▶ **Dataset entries**:
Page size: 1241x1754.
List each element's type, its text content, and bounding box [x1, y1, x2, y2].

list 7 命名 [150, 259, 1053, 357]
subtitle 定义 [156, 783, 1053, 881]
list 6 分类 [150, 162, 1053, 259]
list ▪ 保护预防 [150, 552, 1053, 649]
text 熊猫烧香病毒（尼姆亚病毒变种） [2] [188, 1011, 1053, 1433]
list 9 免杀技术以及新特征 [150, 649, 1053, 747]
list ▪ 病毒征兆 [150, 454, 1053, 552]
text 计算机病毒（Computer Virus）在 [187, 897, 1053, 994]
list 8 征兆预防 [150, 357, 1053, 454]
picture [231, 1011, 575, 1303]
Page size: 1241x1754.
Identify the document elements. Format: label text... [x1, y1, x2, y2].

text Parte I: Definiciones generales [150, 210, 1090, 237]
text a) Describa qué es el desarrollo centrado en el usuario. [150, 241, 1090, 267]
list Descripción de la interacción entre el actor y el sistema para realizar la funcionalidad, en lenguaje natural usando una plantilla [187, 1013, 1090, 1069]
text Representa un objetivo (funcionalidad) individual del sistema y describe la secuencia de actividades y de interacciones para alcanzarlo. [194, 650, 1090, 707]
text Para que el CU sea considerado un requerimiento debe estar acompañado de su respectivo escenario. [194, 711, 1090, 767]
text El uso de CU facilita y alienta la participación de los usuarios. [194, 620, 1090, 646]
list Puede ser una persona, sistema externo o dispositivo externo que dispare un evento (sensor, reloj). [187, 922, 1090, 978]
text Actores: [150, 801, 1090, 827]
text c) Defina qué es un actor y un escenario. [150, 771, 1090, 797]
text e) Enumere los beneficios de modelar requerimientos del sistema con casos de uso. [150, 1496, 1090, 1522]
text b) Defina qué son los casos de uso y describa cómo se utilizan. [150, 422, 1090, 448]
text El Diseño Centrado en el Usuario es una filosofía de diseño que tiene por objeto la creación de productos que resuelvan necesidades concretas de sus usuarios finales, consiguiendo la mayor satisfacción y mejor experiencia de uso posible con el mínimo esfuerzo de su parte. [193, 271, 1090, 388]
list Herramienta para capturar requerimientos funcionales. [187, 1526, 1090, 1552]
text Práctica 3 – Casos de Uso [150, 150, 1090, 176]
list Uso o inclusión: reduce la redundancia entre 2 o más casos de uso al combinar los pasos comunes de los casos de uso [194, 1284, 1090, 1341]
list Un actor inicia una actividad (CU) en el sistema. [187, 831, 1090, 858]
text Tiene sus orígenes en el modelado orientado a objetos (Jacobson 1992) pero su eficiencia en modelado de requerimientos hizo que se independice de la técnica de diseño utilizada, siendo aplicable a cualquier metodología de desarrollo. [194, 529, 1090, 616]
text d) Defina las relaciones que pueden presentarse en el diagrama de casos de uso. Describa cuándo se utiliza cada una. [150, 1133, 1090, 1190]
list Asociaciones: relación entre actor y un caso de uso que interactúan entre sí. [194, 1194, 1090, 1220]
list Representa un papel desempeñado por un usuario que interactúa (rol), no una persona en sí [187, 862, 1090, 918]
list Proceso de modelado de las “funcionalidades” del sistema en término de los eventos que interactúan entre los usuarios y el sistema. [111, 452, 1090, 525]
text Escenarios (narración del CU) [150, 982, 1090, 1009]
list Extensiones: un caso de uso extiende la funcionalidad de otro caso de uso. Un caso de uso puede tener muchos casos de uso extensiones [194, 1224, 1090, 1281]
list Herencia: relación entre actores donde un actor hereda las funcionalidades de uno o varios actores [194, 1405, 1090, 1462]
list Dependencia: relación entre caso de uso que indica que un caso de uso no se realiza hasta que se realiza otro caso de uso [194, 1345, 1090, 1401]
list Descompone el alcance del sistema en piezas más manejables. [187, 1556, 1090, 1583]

▶ **Directions for this task**:
Return each line from the records that includes the word "Representa".

▶ **Your response**:
text Representa un objetivo (funcionalidad) individual del sistema y describe la secuencia de actividades y de interacciones para alcanzarlo. [194, 650, 1090, 707]
list Representa un papel desempeñado por un usuario que interactúa (rol), no una persona en sí [187, 862, 1090, 918]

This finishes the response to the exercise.